Dealing with our parents’ grief

Dealing with our parents’ grief

A couple of weeks ago I had a phone call with my friend Joy and we talked about what we’d planned to talk about quite efficiently and then got into the things we wanted to talk about. Poetry and poems and writers we love and writing we love. Before I hung up, I’d ordered another book of poetry. I’m fortunate to be constantly in conversation with literary people and they lead me down new book roads and I’ll order those and then avoid opening them because I have to finish what’s on my plate first. Right? Right? Well sometimes it doesn’t work out that way. I avoided picking up the package that contained Tina Carlson’s Ground Wind, This Body from the front desk of my apartment building because I’m trying to read the other books. But my son picked it up and I opened it and…well. There went that morning. It’s a difficult read, she doesn’t pull punches, but it’s also, to borrow Joy’s word, it is luminous. Here’s an interview Carlson did with Joy a few years ago. Joy’s introduction of Tina’s work:

Tina Carlson, a psychiatric nurse practitioner, released her first book of poems, Ground, Wind, This Body, through University of New Mexico Press in March. The book is a chronicle of sorts, one that winds through the wretchedness wrought by war and the deep, lifelong impression it leaves in the lives of a returning soldier’s children.

I’ve been thinking a lot about how important it is to deal with our own shit, and the grief passed down from our parents, with forgiveness, so that our kids can go to therapy for their own shit instead of ours. Carlson does such heavy lifting here in just that realm. It’s been hard to choose a single poem from the book to share with you. I keep coming back to this one, written to her brother, I think. I read it and then put my forehead on the table for a minute. And then I read it again. It’s intense, read it with care.

Wild Wind

Your daughters are angry you've found another love
so soon after the last one, and the one before:
you weave a wreath of women to hang
on your heart. How you turn from the door when
your daughters come knocking.

I could say your yearning is a tropical bird
lost in a winter storm. Or a white horse starving
in the neighbor's field.
Your daughters carry pain in their own hearts now.
They stand at the door calling.

I want to show them one day of your life as a child:
Our father's hands on your ankles, your shaved head
bouncing up the outdoor stairs, the crush of stone
reddening your scalp.
How the cork floor kissed and held you after.
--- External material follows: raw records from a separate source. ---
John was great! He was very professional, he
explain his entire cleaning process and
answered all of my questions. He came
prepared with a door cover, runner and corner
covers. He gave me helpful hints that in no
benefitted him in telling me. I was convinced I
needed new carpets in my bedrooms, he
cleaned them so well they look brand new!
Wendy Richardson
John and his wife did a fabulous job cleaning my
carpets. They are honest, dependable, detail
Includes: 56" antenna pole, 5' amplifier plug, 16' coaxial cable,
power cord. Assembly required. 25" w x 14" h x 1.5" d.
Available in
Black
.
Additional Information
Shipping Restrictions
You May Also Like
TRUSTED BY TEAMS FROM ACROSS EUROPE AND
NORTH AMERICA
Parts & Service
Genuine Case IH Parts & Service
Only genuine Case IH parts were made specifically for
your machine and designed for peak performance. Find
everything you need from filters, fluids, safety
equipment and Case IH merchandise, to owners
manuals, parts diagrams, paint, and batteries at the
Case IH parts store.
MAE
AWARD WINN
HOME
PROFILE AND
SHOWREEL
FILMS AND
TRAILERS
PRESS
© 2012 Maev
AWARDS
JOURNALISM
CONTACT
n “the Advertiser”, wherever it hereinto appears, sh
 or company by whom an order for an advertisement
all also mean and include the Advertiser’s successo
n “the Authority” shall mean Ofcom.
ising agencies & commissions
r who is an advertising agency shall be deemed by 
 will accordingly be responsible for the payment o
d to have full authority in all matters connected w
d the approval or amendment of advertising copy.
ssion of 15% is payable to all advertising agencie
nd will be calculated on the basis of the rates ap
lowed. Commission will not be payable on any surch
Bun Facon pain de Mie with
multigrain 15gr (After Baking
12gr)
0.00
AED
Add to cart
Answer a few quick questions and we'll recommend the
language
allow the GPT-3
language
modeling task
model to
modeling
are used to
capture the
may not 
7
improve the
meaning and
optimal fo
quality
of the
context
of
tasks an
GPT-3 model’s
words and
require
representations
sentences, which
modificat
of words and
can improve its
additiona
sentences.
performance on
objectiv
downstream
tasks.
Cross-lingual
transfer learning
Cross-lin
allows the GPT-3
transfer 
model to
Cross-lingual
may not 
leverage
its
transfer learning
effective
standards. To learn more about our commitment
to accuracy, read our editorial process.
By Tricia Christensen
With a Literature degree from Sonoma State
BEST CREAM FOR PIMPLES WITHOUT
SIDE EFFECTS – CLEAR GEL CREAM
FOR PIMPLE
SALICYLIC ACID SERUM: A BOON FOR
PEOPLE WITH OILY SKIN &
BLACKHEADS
They would see you listen at the ground
for snow, the blue sky of your eyes
clouding over. Our mother hovered near,
warming at the stove. Your bony boy's trust
broken glass at her feet.

Each new love cradles your head in her lap
as you bloom in the temporary thaw
of a woman's touch, the windows
curtained and closed, the wild wind of our father
at bay.

Oof. The prompt I’m offering from this is a poem addressed to one of your parents, starting, “I want to show one day of your life as a child:” and imagine what they lived through, what made them, with the kind of compassion you would show a child. It isn’t meant to excuse terrible behavior, if that’s what you experienced, but to begin to understand that it isn’t our fault, that there wasn’t some way we could have stopped it, that it began long before us. Much love.

 

4 Responses

  1. Pete says:

    This is both hard and amazing. Thank you!

  2. Shomriel says:

    “I’ve been thinking a lot about how important it is to deal with our own shit, and the grief passed down from our parents, with forgiveness, so that our kids can go to therapy for their own shit instead of ours.” Thank you for this.

  3. Tina Carlson says:

    Thank you Seema. I am deeply honored by your words and attention to my work. I hope I get to meet you someday!